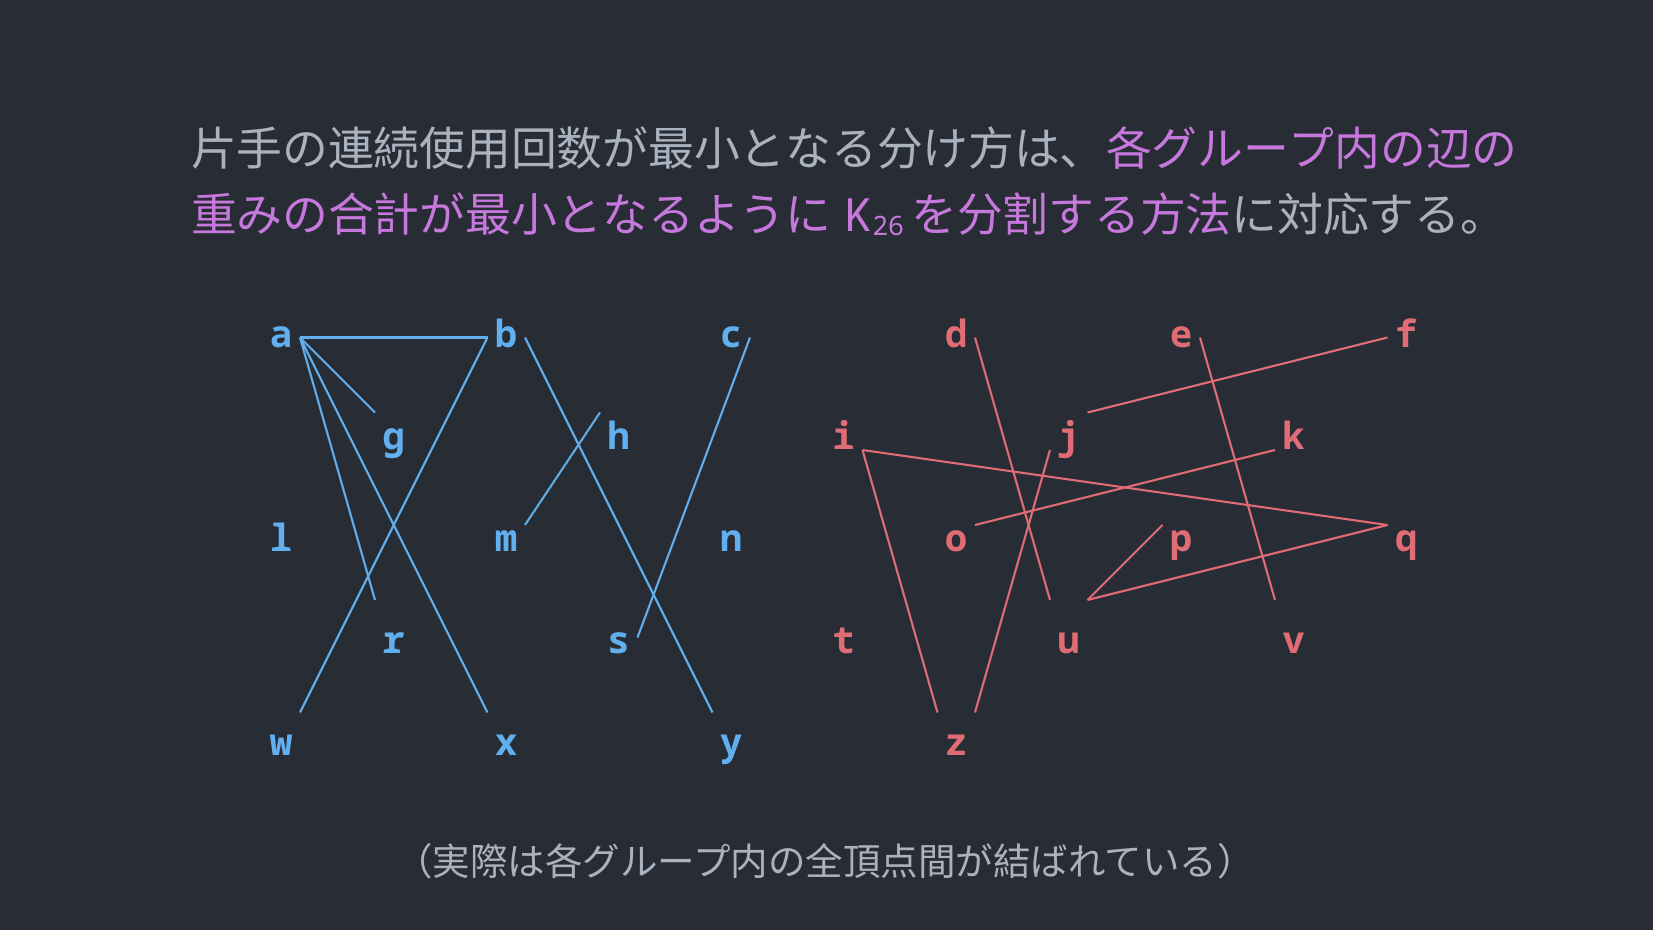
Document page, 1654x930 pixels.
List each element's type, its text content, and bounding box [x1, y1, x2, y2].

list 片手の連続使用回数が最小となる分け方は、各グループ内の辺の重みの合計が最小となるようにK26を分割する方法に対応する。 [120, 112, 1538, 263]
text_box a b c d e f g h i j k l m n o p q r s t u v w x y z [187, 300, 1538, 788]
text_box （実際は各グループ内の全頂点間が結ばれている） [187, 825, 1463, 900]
--
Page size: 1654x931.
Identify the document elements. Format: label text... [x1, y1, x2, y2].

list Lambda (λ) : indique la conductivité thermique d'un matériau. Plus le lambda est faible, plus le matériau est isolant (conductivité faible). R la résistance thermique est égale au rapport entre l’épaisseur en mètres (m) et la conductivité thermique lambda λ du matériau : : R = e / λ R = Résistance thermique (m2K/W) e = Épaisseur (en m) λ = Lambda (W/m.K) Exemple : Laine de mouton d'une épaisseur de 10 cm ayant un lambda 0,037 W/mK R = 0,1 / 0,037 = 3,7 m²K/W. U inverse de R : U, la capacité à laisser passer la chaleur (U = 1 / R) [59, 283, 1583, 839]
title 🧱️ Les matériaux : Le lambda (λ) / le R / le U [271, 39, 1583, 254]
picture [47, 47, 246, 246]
--
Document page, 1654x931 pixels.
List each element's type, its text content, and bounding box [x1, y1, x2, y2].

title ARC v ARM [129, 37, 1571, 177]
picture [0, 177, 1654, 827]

● **GIVEN PROBLEM**: Resize the data in the stretch from the line containing "Document page, 1654x930 pixels." through the line containing "text_box （実際は各グループ内の全頂点間が結ばれている） [187, 825, 1463, 900]", both ends included. Reproduce every line, requests too, but multiply each bounding-box coordinate in the answers by 0.95 and round to whole numbers, halves up, leaving everything else unchanged.

● **SOLUTION**:
Document page, 1654x930 pixels.
List each element's type, its text content, and bounding box [x1, y1, x2, y2].

list 片手の連続使用回数が最小となる分け方は、各グループ内の辺の重みの合計が最小となるようにK26を分割する方法に対応する。 [114, 106, 1461, 250]
text_box a b c d e f g h i j k l m n o p q r s t u v w x y z [178, 285, 1461, 749]
text_box （実際は各グループ内の全頂点間が結ばれている） [178, 784, 1390, 855]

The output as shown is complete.